• **取り組む内容**
旅行キャンペーンについての文章を、最後の文の後から書き継ぎなさい。

なので、なるべく早めの平日に休みを取って出かけることにした。本来、そこまでくらいなら日帰りできないこともないけれど、ひとりで高速を使って車で行くし、疲れたら嫌だったので、一泊することにした。で、ついでにちょうど紅葉の時期だし、ちょろっと観光するくらいええやろ、と考え(個人的に桜はそうでもないけれど紅葉はかなり好き)、どこに泊まろうか、と思案しながら、マップを眺めた。そして、目的地の町の近くに決めた。

その町に決めた理由は、ネットで調べてみると、その自治体では、予約サイト経由で予約すると、めちゃくちゃお得なキャンペーンが行われていて、市内のホテルのほとんどが参加していることがわかったから。しかも世紀の愚策であるGOTOトラベルとも併用可になっていた。

要するに、その町独自のキャンペーンを使った価格がどれくらい魅力的だったかというと、GOTOと併用すると、一泊朝食付きで、支払い金額とほぼ同額分どころかキッチリ使い切ればプラスになってしまう額のクーポンや金券や市内複数の観光施設の入場券などが付いてきたから。ここで「実質タダ」と表現すると感覚的に間違いになる。正確には「払った金額の倍が使える」という感じ。なので、どうせひとりだし、ちゃっちゃと行って帰ってくるだけだし、と予約した。GOTOや自治体のクーポンが使いにくいモノだったら無駄だけれど、調べると市内の多くのレストラン等で普通に使えるようだったので、実質一泊三食付きプランという感じだった。

で、当日。
まずは何はともあれ指定の時間に病院へ行き友人を見舞った。予め「来てくれるのは歓迎だけど、金と花は絶対に要らんぞ」と強く言われていたので、それらの代わりに数独の本を渡してきた。何せそれほど厳密ではないとはいえ15分しか面会は許可されていなかったので、見舞いの時間はすぐに終わり、「じゃあまた、今度はシャバで」と病室を出て、移動し、一泊して、ちょろっと観光して、メシ食って、とっとと帰ってきた。

しかし、今回、コロナ感染拡大傾向のこの時期に移動したなんて褒められた行動ではないので、行き先などは全部ボカして書きながら、現地では各種キャンペーンを使っておいて何だけれども、この価格設定は頭がおかしいと思う。当たり前のように値引きがあり、更に支払った分の金券が付いてくるなんて、日本が健康を取り戻し、正常な価格に戻った時、業界はかなり強烈なリバウンドを食らいそう。いくら何でも劇薬すぎる。消費者としても、感覚的には宿泊代を払うというよりクーポンを買う感じで、こんなダンピングに慣れてしまったらヤバい。安いからという理由で旅行している人たちの中には、正規料金に戻ったらその割高感からキャンペーン終了後は出かけることを控える人もいそう。

[構造化ページ解析データ]
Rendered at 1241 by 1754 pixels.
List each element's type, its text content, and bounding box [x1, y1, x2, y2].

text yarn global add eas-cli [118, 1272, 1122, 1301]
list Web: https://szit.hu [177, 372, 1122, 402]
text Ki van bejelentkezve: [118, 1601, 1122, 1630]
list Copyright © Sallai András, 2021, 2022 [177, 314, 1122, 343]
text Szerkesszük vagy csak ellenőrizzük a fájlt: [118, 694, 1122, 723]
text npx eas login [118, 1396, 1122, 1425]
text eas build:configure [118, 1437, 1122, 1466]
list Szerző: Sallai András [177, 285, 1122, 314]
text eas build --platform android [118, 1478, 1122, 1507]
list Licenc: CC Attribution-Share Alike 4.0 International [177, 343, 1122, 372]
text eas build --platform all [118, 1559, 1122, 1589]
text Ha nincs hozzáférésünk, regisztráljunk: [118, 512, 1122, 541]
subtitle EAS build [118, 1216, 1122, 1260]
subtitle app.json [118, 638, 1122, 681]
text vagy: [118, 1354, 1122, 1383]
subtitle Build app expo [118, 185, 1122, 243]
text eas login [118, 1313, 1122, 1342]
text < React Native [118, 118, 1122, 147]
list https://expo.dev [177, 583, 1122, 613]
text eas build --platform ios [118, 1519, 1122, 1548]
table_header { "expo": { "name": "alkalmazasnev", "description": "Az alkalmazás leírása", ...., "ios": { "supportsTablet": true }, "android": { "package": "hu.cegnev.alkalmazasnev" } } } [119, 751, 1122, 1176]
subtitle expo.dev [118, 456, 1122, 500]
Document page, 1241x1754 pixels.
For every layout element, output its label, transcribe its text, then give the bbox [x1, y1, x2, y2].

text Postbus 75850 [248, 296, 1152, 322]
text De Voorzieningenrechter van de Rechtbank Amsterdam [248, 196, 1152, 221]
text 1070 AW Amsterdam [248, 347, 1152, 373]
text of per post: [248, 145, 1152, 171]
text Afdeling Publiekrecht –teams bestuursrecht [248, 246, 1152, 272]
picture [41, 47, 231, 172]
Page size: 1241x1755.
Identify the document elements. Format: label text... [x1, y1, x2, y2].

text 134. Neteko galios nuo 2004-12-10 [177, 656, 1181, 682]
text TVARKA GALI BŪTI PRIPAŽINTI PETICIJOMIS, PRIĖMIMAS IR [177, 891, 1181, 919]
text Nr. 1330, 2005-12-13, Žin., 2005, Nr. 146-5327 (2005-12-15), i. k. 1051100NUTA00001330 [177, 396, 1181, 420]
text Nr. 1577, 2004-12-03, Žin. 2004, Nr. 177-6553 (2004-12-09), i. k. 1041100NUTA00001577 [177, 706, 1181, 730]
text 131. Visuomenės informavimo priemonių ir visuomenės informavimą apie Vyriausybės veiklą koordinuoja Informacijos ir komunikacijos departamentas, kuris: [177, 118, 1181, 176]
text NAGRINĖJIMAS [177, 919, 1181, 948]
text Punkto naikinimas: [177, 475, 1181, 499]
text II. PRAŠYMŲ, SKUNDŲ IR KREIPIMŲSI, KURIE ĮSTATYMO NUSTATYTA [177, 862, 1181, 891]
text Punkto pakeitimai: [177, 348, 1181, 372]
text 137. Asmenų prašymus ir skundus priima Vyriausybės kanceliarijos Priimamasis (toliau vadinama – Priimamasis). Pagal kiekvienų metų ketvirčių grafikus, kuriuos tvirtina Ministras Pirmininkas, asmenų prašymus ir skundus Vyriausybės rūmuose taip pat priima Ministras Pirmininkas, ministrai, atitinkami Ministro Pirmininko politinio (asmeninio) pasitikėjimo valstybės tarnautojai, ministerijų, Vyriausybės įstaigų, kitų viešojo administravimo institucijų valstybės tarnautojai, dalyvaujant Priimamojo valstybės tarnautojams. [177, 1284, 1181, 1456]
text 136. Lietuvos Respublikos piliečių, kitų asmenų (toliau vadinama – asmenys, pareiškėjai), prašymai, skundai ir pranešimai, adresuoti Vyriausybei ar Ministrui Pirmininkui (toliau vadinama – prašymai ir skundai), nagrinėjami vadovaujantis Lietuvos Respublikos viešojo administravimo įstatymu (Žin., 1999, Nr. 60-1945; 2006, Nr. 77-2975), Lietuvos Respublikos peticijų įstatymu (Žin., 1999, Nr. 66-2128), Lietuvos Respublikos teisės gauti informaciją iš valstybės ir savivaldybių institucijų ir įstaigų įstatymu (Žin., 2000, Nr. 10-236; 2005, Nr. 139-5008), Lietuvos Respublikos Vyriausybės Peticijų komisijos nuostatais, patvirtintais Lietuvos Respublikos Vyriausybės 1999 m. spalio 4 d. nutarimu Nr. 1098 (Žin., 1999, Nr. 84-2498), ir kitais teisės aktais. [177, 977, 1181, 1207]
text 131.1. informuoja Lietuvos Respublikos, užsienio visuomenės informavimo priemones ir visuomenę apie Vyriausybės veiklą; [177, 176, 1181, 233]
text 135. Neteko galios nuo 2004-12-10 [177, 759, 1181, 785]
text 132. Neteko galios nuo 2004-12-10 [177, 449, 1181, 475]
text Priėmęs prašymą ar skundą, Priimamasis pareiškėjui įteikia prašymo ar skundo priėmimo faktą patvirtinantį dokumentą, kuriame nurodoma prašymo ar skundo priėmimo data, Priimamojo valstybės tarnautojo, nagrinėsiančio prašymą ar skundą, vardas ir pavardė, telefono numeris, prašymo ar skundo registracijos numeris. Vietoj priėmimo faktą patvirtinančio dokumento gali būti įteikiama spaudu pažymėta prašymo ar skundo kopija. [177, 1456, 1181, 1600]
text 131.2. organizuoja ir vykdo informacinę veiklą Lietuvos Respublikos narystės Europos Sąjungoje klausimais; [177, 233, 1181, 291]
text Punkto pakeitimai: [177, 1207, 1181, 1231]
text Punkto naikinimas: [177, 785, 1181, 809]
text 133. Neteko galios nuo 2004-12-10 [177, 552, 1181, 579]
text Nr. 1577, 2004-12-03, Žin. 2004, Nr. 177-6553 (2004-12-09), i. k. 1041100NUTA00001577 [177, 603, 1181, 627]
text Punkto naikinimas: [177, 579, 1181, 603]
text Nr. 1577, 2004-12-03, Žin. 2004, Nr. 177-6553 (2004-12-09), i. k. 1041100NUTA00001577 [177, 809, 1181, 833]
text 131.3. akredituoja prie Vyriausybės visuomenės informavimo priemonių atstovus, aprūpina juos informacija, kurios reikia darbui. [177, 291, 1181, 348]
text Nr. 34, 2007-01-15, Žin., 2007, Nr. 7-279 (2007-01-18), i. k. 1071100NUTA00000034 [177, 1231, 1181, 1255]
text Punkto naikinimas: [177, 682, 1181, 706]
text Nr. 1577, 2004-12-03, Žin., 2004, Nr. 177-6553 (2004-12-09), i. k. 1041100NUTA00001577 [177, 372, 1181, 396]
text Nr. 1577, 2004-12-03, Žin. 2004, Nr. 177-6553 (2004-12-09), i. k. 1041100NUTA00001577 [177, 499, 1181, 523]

• **解答欄**
何せ今回、宿泊代や高速代やガソリン代、コンビニとかでチマチマと電子マネーで払った分は別として、たぶん一泊二日で現金は二千円くらいしか使っていないと思う。というか千円札を使った記憶があるのは、ランチでクーポンに足して払った時くらい。こんなのは、どう考えても、おかしい。こんなことをずっとズルズルと国を挙げてやっていたら、ほんとうに何かが狂ってしまいそう。暇と小遣いがあって健康な連中なら、ここぞとばかりに出かけまくるに決まってる。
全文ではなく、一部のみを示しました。